_Problem to solve_. Carry the patent description of the caching document management server further, starting right after its last paragraph.

_Excerpt_.

· · · · ·

1. Field of the Invention
The present invention relates to a document management server that manages documents, a document management method, and a non-transitory storage medium storing a program.
2. Description of the Related Art
In a document management system constituted by a document management server and a plurality of clients, the server receives a request from a client and transmits information on a requested document to the client. There is also a system disclosed in Japanese Patent Laid-Open No. 2005-222237 in which a server generates image data (display data) of a requested document and transmits the image data to a client so that the image data is displayed, thereby enabling the content of the document to be displayed in a general-purpose browser of the client.
In such a document management system, there is a case where a document management server repeatedly receives requests for the same document from a plurality of clients. In order to deal with this, it is considered that a function configured to accumulate image data of this document as reusable data (hereinafter referred to as cache data) is provided in the server so as to enable quick responses to requests for the same document.
In a system disclosed in Japanese Patent Laid-Open No. 2000-076257, cache data of an information entity is accumulated so that the cache data may be searched for by using meta information, and it may also be detected whether or not the cache data of the information entity has already been accumulated by using a meta information table in which the meta information is stored.
However, as in Japanese Patent Laid-Open No. 2000-076257, a technique of referring to cache data by using a table requires an area for storing the table, thereby resulting in consumption of physical resources (hereinafter referred to as resources).
Also, every time new image data generated in response to a request from a client is stored as cache data, the table has to be updated, and thus this may have some effect on the speed of a process of responding to a client.
In addition, a procedure is performed in which it is checked whether or not applicable meta information exists within the meta information table, and when the meta information exists, cache data is searched for by using cache data storage location information written in the meta information so as to acquire the cache data. Hence, it takes some time to check the presence or absence of cache data.
A document management server includes: a generation unit configured to generate, by using a request received from a client, a character string for identifying a requested document; a determination unit configured to determine whether or not an image file of the document exists in a location represented by the character string by performing a check through a cache data storage area by using the character string; a storage unit configured to, in a case that the determination unit determines that no image file of the document exists in the location, acquire an entity file of the document, generate an image file of the document by using the acquired entity file, and store, as cache data, the generated image file in the location; an acquisition unit configured to, in a case that the determination unit determines that an image file of the document exists in the location, acquire the image file of the document existing in the location; and a transmission unit configured to transmit the acquired image file to the client.

· · · · ·

_Record set_.
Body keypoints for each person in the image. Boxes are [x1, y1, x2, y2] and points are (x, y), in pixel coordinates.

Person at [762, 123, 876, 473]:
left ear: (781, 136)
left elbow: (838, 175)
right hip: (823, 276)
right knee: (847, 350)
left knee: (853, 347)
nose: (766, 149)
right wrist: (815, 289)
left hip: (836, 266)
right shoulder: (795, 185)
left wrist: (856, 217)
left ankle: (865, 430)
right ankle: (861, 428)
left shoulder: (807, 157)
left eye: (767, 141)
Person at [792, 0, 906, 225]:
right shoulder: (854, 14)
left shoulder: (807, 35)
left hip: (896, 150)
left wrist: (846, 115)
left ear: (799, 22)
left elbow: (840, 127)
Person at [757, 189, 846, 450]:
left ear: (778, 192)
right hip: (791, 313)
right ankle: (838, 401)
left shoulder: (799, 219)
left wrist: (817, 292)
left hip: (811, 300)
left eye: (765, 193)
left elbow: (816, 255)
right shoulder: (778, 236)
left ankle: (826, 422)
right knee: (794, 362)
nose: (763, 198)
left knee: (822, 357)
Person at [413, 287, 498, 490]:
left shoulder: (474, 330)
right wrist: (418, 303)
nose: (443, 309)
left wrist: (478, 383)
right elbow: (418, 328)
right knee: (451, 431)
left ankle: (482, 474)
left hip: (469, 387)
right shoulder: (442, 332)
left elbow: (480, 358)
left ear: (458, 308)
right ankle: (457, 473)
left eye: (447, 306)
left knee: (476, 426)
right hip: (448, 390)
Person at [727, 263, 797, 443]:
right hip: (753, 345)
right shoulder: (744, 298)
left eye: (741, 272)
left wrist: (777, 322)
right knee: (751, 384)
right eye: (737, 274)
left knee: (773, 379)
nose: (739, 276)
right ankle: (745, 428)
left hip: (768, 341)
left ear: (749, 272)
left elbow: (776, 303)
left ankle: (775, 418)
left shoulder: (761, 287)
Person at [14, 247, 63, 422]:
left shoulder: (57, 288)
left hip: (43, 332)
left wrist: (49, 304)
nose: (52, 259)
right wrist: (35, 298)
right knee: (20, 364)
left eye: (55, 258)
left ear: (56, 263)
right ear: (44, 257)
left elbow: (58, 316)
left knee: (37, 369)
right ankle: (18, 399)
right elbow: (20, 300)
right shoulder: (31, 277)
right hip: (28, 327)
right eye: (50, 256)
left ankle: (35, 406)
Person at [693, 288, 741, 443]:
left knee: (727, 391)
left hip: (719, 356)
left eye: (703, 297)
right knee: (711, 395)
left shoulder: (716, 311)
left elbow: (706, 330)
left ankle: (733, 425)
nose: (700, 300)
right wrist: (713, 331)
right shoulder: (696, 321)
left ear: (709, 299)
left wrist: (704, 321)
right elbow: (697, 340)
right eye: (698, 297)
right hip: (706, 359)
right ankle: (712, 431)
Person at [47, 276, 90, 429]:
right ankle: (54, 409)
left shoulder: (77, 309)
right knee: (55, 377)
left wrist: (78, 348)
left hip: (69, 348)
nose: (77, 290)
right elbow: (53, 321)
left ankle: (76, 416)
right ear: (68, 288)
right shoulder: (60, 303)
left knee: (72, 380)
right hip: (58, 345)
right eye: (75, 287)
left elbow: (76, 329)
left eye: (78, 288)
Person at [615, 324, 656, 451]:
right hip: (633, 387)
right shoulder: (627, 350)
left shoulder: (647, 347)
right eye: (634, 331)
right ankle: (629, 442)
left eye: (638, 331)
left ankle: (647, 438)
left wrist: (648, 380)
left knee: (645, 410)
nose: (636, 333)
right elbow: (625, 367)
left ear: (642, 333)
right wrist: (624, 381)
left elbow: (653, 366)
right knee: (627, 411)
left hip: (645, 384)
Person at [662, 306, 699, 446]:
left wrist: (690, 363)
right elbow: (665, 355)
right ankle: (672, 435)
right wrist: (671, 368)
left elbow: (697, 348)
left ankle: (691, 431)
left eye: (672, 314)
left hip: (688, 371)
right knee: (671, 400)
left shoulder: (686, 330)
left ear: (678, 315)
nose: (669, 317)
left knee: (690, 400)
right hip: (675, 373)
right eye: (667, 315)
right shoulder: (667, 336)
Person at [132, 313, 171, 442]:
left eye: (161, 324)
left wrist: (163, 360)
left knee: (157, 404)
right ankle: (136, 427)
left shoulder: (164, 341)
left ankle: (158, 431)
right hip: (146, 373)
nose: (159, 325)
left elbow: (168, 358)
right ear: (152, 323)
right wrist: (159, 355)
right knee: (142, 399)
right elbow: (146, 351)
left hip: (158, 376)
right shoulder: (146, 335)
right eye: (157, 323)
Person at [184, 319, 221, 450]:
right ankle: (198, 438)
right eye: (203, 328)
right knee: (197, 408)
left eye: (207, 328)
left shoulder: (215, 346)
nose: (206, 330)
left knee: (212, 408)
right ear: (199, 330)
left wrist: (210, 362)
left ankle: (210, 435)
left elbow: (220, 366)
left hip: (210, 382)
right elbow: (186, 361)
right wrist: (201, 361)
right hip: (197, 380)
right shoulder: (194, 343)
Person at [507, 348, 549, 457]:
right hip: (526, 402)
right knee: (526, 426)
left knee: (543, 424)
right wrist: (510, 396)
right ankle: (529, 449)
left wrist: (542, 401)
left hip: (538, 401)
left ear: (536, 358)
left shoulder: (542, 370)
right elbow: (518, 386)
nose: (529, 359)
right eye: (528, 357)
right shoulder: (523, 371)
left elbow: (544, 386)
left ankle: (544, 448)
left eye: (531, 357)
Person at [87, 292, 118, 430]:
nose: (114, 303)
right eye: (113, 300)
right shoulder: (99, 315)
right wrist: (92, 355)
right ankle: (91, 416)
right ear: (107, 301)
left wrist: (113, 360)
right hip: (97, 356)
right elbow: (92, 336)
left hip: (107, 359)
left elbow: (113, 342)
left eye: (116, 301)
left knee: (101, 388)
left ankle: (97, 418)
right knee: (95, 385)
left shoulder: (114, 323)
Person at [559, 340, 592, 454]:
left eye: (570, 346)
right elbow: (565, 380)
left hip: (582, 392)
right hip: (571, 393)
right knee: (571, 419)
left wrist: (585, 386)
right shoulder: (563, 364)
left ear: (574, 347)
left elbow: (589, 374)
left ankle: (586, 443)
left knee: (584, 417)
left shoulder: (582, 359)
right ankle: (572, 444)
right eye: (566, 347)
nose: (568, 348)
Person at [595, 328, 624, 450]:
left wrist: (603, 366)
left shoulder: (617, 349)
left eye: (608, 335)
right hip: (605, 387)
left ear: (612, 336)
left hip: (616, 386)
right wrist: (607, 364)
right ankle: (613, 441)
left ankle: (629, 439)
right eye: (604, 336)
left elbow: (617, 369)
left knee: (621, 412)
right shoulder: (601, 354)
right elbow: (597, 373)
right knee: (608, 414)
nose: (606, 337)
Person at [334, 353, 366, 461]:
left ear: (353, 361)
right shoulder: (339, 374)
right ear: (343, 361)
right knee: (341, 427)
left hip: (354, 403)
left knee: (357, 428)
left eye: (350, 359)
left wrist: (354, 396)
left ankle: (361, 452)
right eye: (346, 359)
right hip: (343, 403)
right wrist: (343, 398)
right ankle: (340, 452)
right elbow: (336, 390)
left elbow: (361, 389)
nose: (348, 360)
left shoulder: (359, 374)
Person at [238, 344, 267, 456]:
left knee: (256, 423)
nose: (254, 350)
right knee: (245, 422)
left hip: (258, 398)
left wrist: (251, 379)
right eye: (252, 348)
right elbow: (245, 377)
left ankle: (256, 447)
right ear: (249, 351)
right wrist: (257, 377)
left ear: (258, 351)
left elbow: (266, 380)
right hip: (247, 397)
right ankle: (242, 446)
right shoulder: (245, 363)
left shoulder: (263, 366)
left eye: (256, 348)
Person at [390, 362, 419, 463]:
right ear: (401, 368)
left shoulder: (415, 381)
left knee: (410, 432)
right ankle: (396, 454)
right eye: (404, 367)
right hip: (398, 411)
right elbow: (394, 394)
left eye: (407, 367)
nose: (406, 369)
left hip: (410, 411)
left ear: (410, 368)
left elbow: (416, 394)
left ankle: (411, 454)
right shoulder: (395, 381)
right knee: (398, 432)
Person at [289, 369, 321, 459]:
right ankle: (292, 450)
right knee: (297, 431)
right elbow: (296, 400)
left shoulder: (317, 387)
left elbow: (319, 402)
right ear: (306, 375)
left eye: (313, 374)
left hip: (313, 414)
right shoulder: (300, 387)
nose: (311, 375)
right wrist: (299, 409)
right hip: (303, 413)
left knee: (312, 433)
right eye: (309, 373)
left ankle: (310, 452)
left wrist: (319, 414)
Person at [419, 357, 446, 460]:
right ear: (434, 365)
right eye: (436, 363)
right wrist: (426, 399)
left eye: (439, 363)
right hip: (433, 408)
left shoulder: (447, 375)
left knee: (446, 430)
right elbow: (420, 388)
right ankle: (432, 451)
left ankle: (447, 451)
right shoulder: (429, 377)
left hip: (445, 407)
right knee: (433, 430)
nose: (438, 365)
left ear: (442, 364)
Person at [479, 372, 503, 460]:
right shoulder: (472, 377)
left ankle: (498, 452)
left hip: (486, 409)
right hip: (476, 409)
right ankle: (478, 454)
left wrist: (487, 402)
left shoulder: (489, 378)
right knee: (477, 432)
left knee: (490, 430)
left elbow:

· · · · ·

_Reply_.
Further features of the present invention will become apparent from the following description of exemplary embodiments with reference to the attached drawings.
A central processing unit (CPU) 201 is constituted by at least one processor, executes processes in flowcharts to be described by executing a computer program stored in a computer-readable storage medium, and controls an entire computer. A memory 202 is constituted by a random access memory (RAM) or a read only memory (ROM). A video interface 212 outputs an image to the display device 213. An input/output (I/O) interface 203 receives an input through operation of the keyboard 204 or the mouse 205. A storage device 208 is a nonvolatile storage device constituted by a hard disk drive (HDD) 209, a flash memory (silicon drive), or the like. A drive 206 is an optical drive for a compact disc-read only memory (CD-ROM), a digital versatile disk (DVD), or the like, and is used as a nonvolatile data source. An interconnection bus 207 is a bus via which communication between blocks is performed under the control of the CPU 201. A network controller (NC) 210 is connected to the network 103 via a certain network interface 211, and executes a control process for communication with another network device.
Control programs for causing the document management server 101 and the client PC 102 to execute the processes illustrated in the flowcharts to be described are stored in a storing unit, such as the memory 202 or storage device 208 of each of the apparatuses, and executed by the CPU 201 of each apparatus. The document management server 101 has a database for document management, and the database is also constructed on the storage device 208.
An application 301 displays, on a screen of the display device 213, a user interface for executing various functions, receives a request from a user via the keyboard 204 or the mouse 205, and executes processes for the functions. Reference numerals 302 and 303 denote components that constitute the application 301. The component 302 is an application user interface (UI) unit, constructs a user interface, receives various input operations performed by the user, and displays a processing result based on an input operation. The component 303 is a library management unit, manages a library used in the application 301, stores a document in the library, and performs various types of document manipulation, for example, browses, updates, changes attributes of, and searches for documents in the library. The library here is a unit of storage for performing document management, and stores document data, and document management data, such as document attributes. In this embodiment, the library stores a past version of a document and update histories of the document as well. The library management unit 303 passes a request for document manipulation received from the application UI unit 302 to the document management server 101, receives a processing result of the request from the document management server 101, and passes the processing result to the application UI unit 302. A reference numeral 305 denotes an interface for connecting the library management unit 303 to the document management server 101.
A cache data management unit 403 accumulates, as cache data, an image file generated by using entity data of a document, and manages the cache data, and thus the cache data may be repeatedly used in response to a request from the user. The structure of cache data management is decided upon by the cache data management unit 403. A cache data storage area is constructed on the storage device 208. In the first embodiment, cache data management is performed by a file system independent of the database 405.
An image file generation unit 404 extracts image data and non-image data from entity data of a document, and keeps the image data unchanged or performs image conversion, such as scaling, of the image data when necessary. As for non-image data, for example, text is converted into a font image and is rendered as image data, and vector-format data is rendered as image data in accordance with an output size. Then, these pieces of data are combined and thereby converted into an image file in a file format in which the content of the document may be displayed in a browser of the client PC 102. In this embodiment, the image file generation unit 404 is capable of calculating the total number of pages of display image data from an entity file of a document, and generates image files corresponding to pages.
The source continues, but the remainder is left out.